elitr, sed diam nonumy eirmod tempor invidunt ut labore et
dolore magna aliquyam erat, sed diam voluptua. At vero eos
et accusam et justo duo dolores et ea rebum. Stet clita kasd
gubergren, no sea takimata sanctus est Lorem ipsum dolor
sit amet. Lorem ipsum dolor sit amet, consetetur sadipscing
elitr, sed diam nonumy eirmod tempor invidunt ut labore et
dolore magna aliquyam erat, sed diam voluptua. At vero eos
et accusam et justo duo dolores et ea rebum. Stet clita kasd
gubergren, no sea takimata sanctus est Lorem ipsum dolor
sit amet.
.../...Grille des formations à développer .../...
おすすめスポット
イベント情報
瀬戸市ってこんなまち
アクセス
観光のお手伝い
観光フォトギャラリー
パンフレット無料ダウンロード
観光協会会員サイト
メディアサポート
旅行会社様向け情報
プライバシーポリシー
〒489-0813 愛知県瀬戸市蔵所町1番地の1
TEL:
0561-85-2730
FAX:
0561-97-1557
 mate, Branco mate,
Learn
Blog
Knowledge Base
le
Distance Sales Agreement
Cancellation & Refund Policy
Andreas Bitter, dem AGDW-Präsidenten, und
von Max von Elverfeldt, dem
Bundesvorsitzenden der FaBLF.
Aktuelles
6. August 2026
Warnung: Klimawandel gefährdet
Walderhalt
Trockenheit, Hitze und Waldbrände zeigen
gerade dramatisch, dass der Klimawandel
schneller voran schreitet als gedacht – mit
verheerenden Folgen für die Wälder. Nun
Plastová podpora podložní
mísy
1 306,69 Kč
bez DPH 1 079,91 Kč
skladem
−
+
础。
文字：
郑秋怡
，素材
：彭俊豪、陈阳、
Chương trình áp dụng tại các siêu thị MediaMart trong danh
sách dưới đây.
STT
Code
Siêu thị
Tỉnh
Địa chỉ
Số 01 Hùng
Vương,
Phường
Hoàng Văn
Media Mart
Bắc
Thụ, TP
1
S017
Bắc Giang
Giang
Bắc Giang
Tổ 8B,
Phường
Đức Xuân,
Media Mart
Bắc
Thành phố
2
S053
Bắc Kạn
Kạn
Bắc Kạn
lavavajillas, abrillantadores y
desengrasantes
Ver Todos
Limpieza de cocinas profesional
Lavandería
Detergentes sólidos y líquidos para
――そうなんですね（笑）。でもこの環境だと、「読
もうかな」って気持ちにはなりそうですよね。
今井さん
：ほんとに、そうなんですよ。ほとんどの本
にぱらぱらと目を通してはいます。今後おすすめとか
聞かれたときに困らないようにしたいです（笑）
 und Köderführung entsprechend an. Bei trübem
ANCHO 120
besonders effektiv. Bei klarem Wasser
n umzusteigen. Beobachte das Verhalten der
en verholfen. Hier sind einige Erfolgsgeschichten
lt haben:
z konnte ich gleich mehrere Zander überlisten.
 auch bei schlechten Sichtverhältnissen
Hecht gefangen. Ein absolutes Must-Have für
------------
#### To-do item:
Please reproduce the rows verbatim, beginning with the very first line and stopping after the line that contains "auch bei schlechten Sichtverhältnissen", with that line included.

#### Written answer:
elitr, sed diam nonumy eirmod tempor invidunt ut labore et
dolore magna aliquyam erat, sed diam voluptua. At vero eos
et accusam et justo duo dolores et ea rebum. Stet clita kasd
gubergren, no sea takimata sanctus est Lorem ipsum dolor
sit amet. Lorem ipsum dolor sit amet, consetetur sadipscing
elitr, sed diam nonumy eirmod tempor invidunt ut labore et
dolore magna aliquyam erat, sed diam voluptua. At vero eos
et accusam et justo duo dolores et ea rebum. Stet clita kasd
gubergren, no sea takimata sanctus est Lorem ipsum dolor
sit amet.
.../...Grille des formations à développer .../...
おすすめスポット
イベント情報
瀬戸市ってこんなまち
アクセス
観光のお手伝い
観光フォトギャラリー
パンフレット無料ダウンロード
観光協会会員サイト
メディアサポート
旅行会社様向け情報
プライバシーポリシー
〒489-0813 愛知県瀬戸市蔵所町1番地の1
TEL:
0561-85-2730
FAX:
0561-97-1557
 mate, Branco mate,
Learn
Blog
Knowledge Base
le
Distance Sales Agreement
Cancellation & Refund Policy
Andreas Bitter, dem AGDW-Präsidenten, und
von Max von Elverfeldt, dem
Bundesvorsitzenden der FaBLF.
Aktuelles
6. August 2026
Warnung: Klimawandel gefährdet
Walderhalt
Trockenheit, Hitze und Waldbrände zeigen
gerade dramatisch, dass der Klimawandel
schneller voran schreitet als gedacht – mit
verheerenden Folgen für die Wälder. Nun
Plastová podpora podložní
mísy
1 306,69 Kč
bez DPH 1 079,91 Kč
skladem
−
+
础。
文字：
郑秋怡
，素材
：彭俊豪、陈阳、
Chương trình áp dụng tại các siêu thị MediaMart trong danh
sách dưới đây.
STT
Code
Siêu thị
Tỉnh
Địa chỉ
Số 01 Hùng
Vương,
Phường
Hoàng Văn
Media Mart
Bắc
Thụ, TP
1
S017
Bắc Giang
Giang
Bắc Giang
Tổ 8B,
Phường
Đức Xuân,
Media Mart
Bắc
Thành phố
2
S053
Bắc Kạn
Kạn
Bắc Kạn
lavavajillas, abrillantadores y
desengrasantes
Ver Todos
Limpieza de cocinas profesional
Lavandería
Detergentes sólidos y líquidos para
――そうなんですね（笑）。でもこの環境だと、「読
もうかな」って気持ちにはなりそうですよね。
今井さん
：ほんとに、そうなんですよ。ほとんどの本
にぱらぱらと目を通してはいます。今後おすすめとか
聞かれたときに困らないようにしたいです（笑）
 und Köderführung entsprechend an. Bei trübem
ANCHO 120
besonders effektiv. Bei klarem Wasser
n umzusteigen. Beobachte das Verhalten der
en verholfen. Hier sind einige Erfolgsgeschichten
lt haben:
z konnte ich gleich mehrere Zander überlisten.
 auch bei schlechten Sichtverhältnissen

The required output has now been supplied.